Placement new, alignment, and struct with pointer to POD

[Daniel]

I'm trying to understand the rules for alignment with placement new.

If we have

struct A
{
size_t length;
};

my understanding (please correct me if I'm wrong) is that this results in a
data structure that is properly aligned:

typedef typename std::aligned_storage<sizeof(A),
alignof(A)>::type storage_type;

char* storage = new char [sizeof(storage_type)];
A* pa = new(storage)A();

But what if we have

struct B
{
size_t length;
int *p;
};

and wish to allocate storage for B and p with placement new from the same storage?

Does this satisfy alignment rules?

typedef typename std::aligned_storage<sizeof(B),
alignof(B)>::type storage_type;

size_t length = 10;
char* storage = new char [sizeof(storage_type)+length*sizeof(int)];
B* pb = new(storage)B();

pb->p = new(storage + sizeof(storage_type))int[length];

Thanks,
Daniel

[Öö Tiib]

On Saturday, 12 December 2015 19:09:52 UTC+2, Daniel wrote:
> I'm trying to understand the rules for alignment with placement new.
>
> If we have
>
> struct A
> {
> size_t length;
> };
>
> my understanding (please correct me if I'm wrong) is that this results in a
> data structure that is properly aligned:
>
> typedef typename std::aligned_storage<sizeof(A),
> alignof(A)>::type storage_type;
>
> char* storage = new char [sizeof(storage_type)];
> A* pa = new(storage)A();

Seems that you pointlessly manufacture that 'storage_type' there.
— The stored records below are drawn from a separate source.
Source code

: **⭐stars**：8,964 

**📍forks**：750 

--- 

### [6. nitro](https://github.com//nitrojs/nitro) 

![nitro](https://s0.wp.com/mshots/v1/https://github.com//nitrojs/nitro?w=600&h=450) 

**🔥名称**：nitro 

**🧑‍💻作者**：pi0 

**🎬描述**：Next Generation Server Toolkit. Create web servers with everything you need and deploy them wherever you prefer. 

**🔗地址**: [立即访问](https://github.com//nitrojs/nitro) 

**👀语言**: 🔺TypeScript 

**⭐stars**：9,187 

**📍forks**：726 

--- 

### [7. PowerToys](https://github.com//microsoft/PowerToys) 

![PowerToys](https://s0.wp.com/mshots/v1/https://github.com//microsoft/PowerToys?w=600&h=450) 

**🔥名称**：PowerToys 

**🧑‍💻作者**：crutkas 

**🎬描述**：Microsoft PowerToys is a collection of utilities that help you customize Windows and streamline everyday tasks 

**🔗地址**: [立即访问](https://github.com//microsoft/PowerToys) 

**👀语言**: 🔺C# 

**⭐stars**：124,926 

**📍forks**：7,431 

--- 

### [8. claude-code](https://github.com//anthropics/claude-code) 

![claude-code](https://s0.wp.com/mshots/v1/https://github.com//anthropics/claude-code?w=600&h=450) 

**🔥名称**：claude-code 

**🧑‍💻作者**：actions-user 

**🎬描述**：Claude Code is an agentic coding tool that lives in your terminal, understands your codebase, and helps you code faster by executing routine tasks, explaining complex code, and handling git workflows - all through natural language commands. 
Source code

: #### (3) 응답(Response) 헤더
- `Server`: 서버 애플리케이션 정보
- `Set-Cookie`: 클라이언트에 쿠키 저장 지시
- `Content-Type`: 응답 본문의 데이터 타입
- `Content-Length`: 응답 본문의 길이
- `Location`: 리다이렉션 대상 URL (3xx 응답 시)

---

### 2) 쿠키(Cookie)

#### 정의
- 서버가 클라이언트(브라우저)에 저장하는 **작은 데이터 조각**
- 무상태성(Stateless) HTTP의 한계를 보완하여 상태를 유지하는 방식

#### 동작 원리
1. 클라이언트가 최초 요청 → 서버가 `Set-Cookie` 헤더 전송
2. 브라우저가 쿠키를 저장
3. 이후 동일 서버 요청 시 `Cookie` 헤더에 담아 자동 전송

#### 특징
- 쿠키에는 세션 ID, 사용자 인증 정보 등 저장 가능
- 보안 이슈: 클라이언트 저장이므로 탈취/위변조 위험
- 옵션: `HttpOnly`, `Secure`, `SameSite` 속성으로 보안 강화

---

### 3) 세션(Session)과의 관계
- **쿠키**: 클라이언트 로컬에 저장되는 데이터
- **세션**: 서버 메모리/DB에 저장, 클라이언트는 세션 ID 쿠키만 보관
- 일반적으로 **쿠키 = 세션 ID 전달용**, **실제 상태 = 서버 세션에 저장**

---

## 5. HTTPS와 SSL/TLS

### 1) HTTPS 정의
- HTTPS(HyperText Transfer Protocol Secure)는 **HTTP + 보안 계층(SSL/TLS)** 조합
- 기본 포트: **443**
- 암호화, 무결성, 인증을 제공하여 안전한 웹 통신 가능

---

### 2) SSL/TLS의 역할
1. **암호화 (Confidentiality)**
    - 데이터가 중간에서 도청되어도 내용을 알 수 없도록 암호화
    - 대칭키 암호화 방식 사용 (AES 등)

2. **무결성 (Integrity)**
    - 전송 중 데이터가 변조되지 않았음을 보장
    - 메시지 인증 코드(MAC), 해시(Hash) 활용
// that looks better and works
storage_type* storage = new storage_type;
A* pa = new(storage)A();

// that also works since new provides maximally aligned storage
char* storage = new char [sizeof(A)];
A* pa = new(storage)A();

The likes of that 'storage_type' are typically used to reserve space
in automatic storage or as a data member of class:

// in automatic storage
storage_type storage;
A* pa = new(&storage) A();

>
> But what if we have
>
> struct B
> {
> size_t length;
> int *p;
> };
>
> and wish to allocate storage for B and p with placement new from the same storage?
>
> Does this satisfy alignment rules?
>
> typedef typename std::aligned_storage<sizeof(B),
> alignof(B)>::type storage_type;
>
> size_t length = 10;
> char* storage = new char [sizeof(storage_type)+length*sizeof(int)];
> B* pb = new(storage)B();
>
> pb->p = new(storage + sizeof(storage_type))int[length];
>

It isn't guaranteed that alignment requirements for 'int' are not stricter
than alignment requirements for that 'B'. It is unlikely that you can find
any C++11 compiler where these are stricter but world may change.

Also if there was 'long double' instead of 'int' then alignment requirements for it are often stricter than for the 'B' of yours and then your program
would not work correctly.

Following code is bit more paranoid about that possible padding. When
padding is zero then compiler will likely figure it out and optimize
away:

constexpr size_t padding = (alignof(int) - (sizeof(B) % alignof(int))) % alignof(int);

size_t length = 10;
char* storage = new char [sizeof(B) + padding + sizeof(int)*length];

B* pb = new(storage) B();

pb->length = length;
pb->p = new(storage + sizeof(B) + padding) int[length];